Interstitial lung disease is becoming more prevalent with time. We’re probably diagnosing it more often as we have better imaging modalities that are picking out more subtle interstitial changes in patients. There are over 200 different interstitial lung diseases that are out there. So as we’re trying to evaluate and diagnose the patient with particular interstitial lung disease, we’re trying to be detectives and getting clues from the history, physical, and laboratory and imaging assessment along with clues from the family and the patient and their family histories and trying to put the pieces together to be able to formulate a diagnosis as best we can.
Alicia M. Hinze, MD: Progressive fibrosing-insterstitial lung disease is describing an interstitial lung disease that, as the name would suggest, has progressive features of fibrosis over time. So the classic progressive fibrosing- interstitial lung disease would be the idiopathic pulmonary fibrosis. This is kind of the classic one that is associated with progressive fibrosis. However, there are other subsets of interstitial lung disease that also share some similar characteristics in that they will go on to have progressive fibrosis. So, in patients with autoimmune disease, for example, and I’ll use scleroderma as that’s probably one of the most frequent autoimmune diseases that we do see interstitial lung disease in the context of, there will be a subset of patients that have interstitial lung disease that may not progress. But then there’s also the subset of patients with interstitial lung disease that will progress. So the ones that are developing progressive fibrosis by high resolution CT, as well as increasing restrictive lung disease by pulmonary function testing, these are sort of the category of patients that can be defined or thought about in the sense that they have progressive fibrosing lung disease.
Idiopathic pulmonary fibrosis, that is a lung disease in which, has a progressive fibrosing phenotype, but it’s not associated or driven by perhaps an autoimmune process or any other exposure such as environmental exposures or precipitated by any other really features.

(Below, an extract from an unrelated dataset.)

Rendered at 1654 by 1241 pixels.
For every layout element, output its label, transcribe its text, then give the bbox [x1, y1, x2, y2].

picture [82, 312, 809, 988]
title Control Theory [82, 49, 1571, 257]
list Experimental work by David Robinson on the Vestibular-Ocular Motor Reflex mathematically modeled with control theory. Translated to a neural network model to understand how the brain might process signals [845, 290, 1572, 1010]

It’s occurring as it would suggest, idiopathically. So there’s not an underlying driver for the lung disease that can be identified by history. And so it kind of is this group of lung diseases, again that shows as progressive fibrosis. And we don’t have necessarily an underlying cause for it.

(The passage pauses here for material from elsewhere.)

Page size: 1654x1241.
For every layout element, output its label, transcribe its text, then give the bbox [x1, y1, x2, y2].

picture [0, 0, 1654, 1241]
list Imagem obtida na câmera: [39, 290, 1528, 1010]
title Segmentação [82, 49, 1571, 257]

Systemic sclerosis with interstitial lung disease can be somewhat, it can change by definition. So, if we’re looking strictly at whether there’s interstitial lung disease by high resolution CT, we can actually see that there may be some bibasilar interstitial changes on high res CT in about 65 to 90 percent of patients, depending on the subset of patients that we’re looking at. However, not all interstitial lung disease is going to progress to causing physiologic changes. So there are patients that we can see a little bit of bibasilar interstitial fibrosis, but we may not see any changes on pulmonary function testing. So, on pulmonary function testing, this is really helping us understand what physiologic lung changes are being caused by the actual fibrosis itself.

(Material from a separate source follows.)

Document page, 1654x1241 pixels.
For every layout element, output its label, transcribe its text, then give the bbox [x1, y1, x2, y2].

Lisa H. Lancaster, MD: Pulmonologists are key and central figures in the management and diagnosis of interstitial lung disease. Other key players in the diagnosis and ultimate team players in the management are primary care physicians because they may be the first ones to actually pick up the diagnosis, find the interstitial lung disease, and coordinate the care with the local pulmonologists, or interstitial lung disease center.
Alicia M. Hinze, MD: In patients with interstitial lung disease that are coming for, perhaps this is their initial evaluation, rheumatologists will see these patients often in the context of either 1) a question of whether they might have an autoimmune disease underlying the interstitial lung disease. Sometimes they will come in in the setting of having some positive autoantibodies and the rheumatologist is again asked to determine whether there may be an underlying autoimmune disease that may be driving some of the interstitial lung disease process. This is particularly important as there are some patients that may have a pattern of disease that we call nonspecific interstitial pneumonitis. And these patients, if it’s in the context of an autoimmune disease, may respond to immunosuppressant therapies.